We have these building blocks:

	length :: [t] -> Int         --length of sequence
	take   :: Int -> [t] -> [t]  --first n elements
	drop   :: Int -> [t] -> [t]  --all BUT the first n elements

The only one of these that gives us a suffix of a list is 'drop'.
So we are going to need

	n_lastn :: Int -> [t] -> [t]
	n_lastn count list = drop ???? list

What is the first argument of drop going to be?
drop wants the number to DISCARD.
You have the number to KEEP.
The number to discard + the number to keep is the total length.
So you will discard (length list - count) elements.
And here we go with a complete answer:

	n_lastn count list = drop (length list - count) list

This is a mathematical definition about (finite) sequences.
We could write it and reason about it even if there had never been
any such thing as a computer.  It doesn't actually matter in the
least HOW a list is stored; this definition will be RIGHT.

Whether it is *efficient* does depend on how a list is stored.
There are questions like
 - how often does the sequence have to be traversed
   (with lists, determining the length involves walking along
   the whole list until the end is found, although it does not
   involve looking at the elements)
 - how much copying is done
   (with arrays, you'd have to make a new array of count elements
   and copy the last count elements of list to it, with lists you
   don't have to copy anything)

I can make this point another way.  n_lastn is a bad name, because
really, it's just the same as `take` except working from the other
end.  So we can define

	reverse_take n = reverse . take n . reverse
	reverse_drop n = reverse . drop n . reverse

"the last n items of a sequence are the first n items of its reversal, reversed"
"all but the last n items of a sequence are all but the first n
items of its reversal, reversed"

and your n_lastn is just reverse_take.  This definition does three list
traversals and two copies.

There's a trick I found very useful in Prolog, and that is to exploit
the homomorphism between lists and natural numbers, where a list can be
used to represent its own length.

Let's take `take` and `drop`.

	take (n+1) (x:xs) = x : take n xs
	take _     _      = []

	drop (n+1) (_:xs) = drop n xs
	drop _     xs     = xs

Instead of passing a natural number as first argument, we'll pass
a list, and the analogue of (n+1) is then (_:k).

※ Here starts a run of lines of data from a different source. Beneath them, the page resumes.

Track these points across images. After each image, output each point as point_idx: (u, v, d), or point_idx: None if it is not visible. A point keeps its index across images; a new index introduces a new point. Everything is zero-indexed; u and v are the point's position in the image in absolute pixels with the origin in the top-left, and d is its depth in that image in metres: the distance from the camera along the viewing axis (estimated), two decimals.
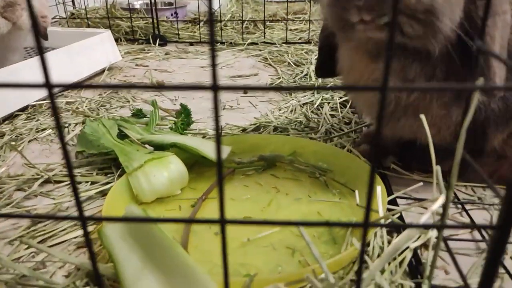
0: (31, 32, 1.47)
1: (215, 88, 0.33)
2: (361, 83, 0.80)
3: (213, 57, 0.32)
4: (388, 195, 0.83)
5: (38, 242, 0.74)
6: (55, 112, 0.33)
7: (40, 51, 0.28)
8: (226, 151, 0.96)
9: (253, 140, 1.03)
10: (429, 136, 0.58)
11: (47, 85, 0.30)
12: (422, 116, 0.59)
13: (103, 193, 0.88)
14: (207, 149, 0.93)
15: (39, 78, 0.29)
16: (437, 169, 0.59)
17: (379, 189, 0.70)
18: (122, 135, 1.06)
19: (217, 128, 0.31)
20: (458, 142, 0.53)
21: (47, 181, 0.95)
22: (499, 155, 0.86)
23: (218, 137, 0.31)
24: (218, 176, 0.32)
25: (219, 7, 2.50)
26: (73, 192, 0.35)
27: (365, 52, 0.75)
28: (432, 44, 0.66)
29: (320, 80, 1.54)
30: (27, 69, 1.31)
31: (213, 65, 0.32)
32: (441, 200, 0.52)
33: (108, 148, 0.95)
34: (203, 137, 1.14)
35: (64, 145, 0.32)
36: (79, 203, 0.36)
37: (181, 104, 1.25)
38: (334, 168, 0.91)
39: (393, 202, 0.82)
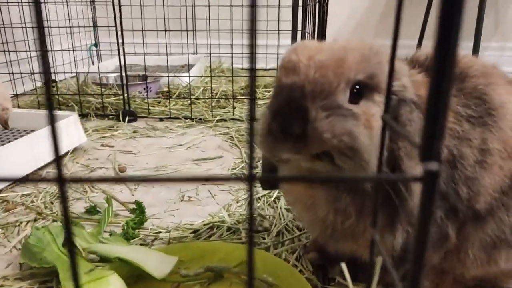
0: None
1: None
2: (298, 205, 0.81)
3: None
4: None
5: None
6: None
7: None
8: (171, 262, 0.94)
9: (202, 247, 1.03)
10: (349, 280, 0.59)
11: None
12: (343, 265, 0.60)
13: None
14: (152, 263, 0.92)
15: None
16: None
17: None
18: None
19: None
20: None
21: None
22: (440, 270, 0.87)
23: None
24: None
25: (190, 81, 2.56)
26: None
27: None
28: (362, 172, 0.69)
29: None
30: None
31: None
32: None
33: (50, 262, 0.93)
34: (154, 240, 1.12)
35: None
36: None
37: (136, 202, 1.25)
38: (278, 282, 0.90)
39: None
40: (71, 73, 3.15)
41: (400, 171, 0.69)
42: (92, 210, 1.25)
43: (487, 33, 3.01)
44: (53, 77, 3.04)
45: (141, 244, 1.10)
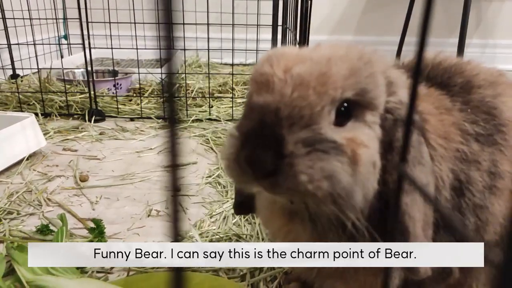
0: None
1: None
2: (278, 239, 0.69)
3: None
4: None
5: None
6: None
7: None
8: None
9: (164, 279, 0.89)
10: None
11: None
12: None
13: None
14: None
15: None
16: None
17: None
18: (13, 270, 0.89)
19: None
20: None
21: None
22: None
23: None
24: None
25: (163, 78, 2.39)
26: None
27: (280, 209, 0.65)
28: (344, 218, 0.57)
29: None
30: None
31: None
32: None
33: None
34: (112, 268, 0.98)
35: None
36: None
37: (94, 220, 1.10)
38: None
39: None
40: (37, 68, 2.94)
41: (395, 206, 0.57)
42: (44, 230, 1.10)
43: (468, 30, 2.96)
44: (16, 72, 2.84)
45: (97, 273, 0.96)
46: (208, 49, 2.16)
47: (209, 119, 2.11)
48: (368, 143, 0.53)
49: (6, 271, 0.91)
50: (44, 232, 1.10)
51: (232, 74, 2.20)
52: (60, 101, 2.12)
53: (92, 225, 1.12)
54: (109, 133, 1.92)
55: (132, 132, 1.94)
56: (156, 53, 3.37)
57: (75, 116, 2.10)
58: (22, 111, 2.08)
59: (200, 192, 1.38)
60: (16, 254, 0.91)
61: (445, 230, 0.63)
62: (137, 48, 2.18)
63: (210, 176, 1.49)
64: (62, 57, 3.55)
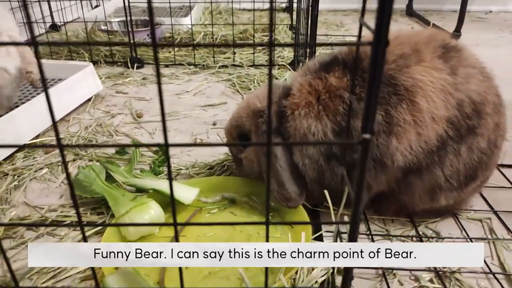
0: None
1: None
2: None
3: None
4: (318, 231, 1.09)
5: (48, 279, 0.97)
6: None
7: None
8: (194, 192, 1.19)
9: (217, 180, 1.28)
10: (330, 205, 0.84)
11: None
12: (326, 192, 0.85)
13: (98, 233, 1.11)
14: (180, 192, 1.17)
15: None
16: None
17: (303, 235, 0.96)
18: (109, 176, 1.29)
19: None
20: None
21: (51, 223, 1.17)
22: (399, 203, 1.12)
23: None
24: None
25: (191, 26, 2.68)
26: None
27: None
28: None
29: None
30: (22, 114, 1.51)
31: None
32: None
33: (99, 193, 1.18)
34: (177, 175, 1.37)
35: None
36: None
37: (158, 145, 1.48)
38: (281, 208, 1.17)
39: (320, 237, 1.08)
40: (72, 20, 3.23)
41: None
42: (121, 151, 1.49)
43: None
44: (54, 23, 3.14)
45: (167, 179, 1.36)
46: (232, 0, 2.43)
47: (234, 65, 2.42)
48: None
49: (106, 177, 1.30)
50: (121, 153, 1.49)
51: (254, 24, 2.48)
52: (105, 50, 2.45)
53: (155, 149, 1.51)
54: (150, 78, 2.26)
55: (168, 77, 2.28)
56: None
57: (119, 63, 2.44)
58: (72, 59, 2.43)
59: None
60: (109, 166, 1.30)
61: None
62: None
63: None
64: (92, 7, 3.82)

	list_take, list_drop :: [any] -> [t] -> [t]

	list_take (_:k) (x:xs) = x : list_take k xs
	list_take _     _      = []

	list_drop (_:k) (_:xs) = list_drop k xs
	list_drop _     xs     = xs

(drop count list) is a list, whose length is the number of elements we
want to discard from the beginning of list.  So we can define

	reverse_take count list = list_drop (drop count list) list

and this does O(length list) work; ONE list traversal and NO copies.

	reverse_drop count list = list_take (drop count list) list

This code was tested thus:
*Main> [reverse_take n "abcd" | n <- [0..4]]
["","d","cd","bcd","abcd"]
*Main> [reverse_drop n "abcd" | n <- [0..4]]
["abcd","abc","ab","a",""]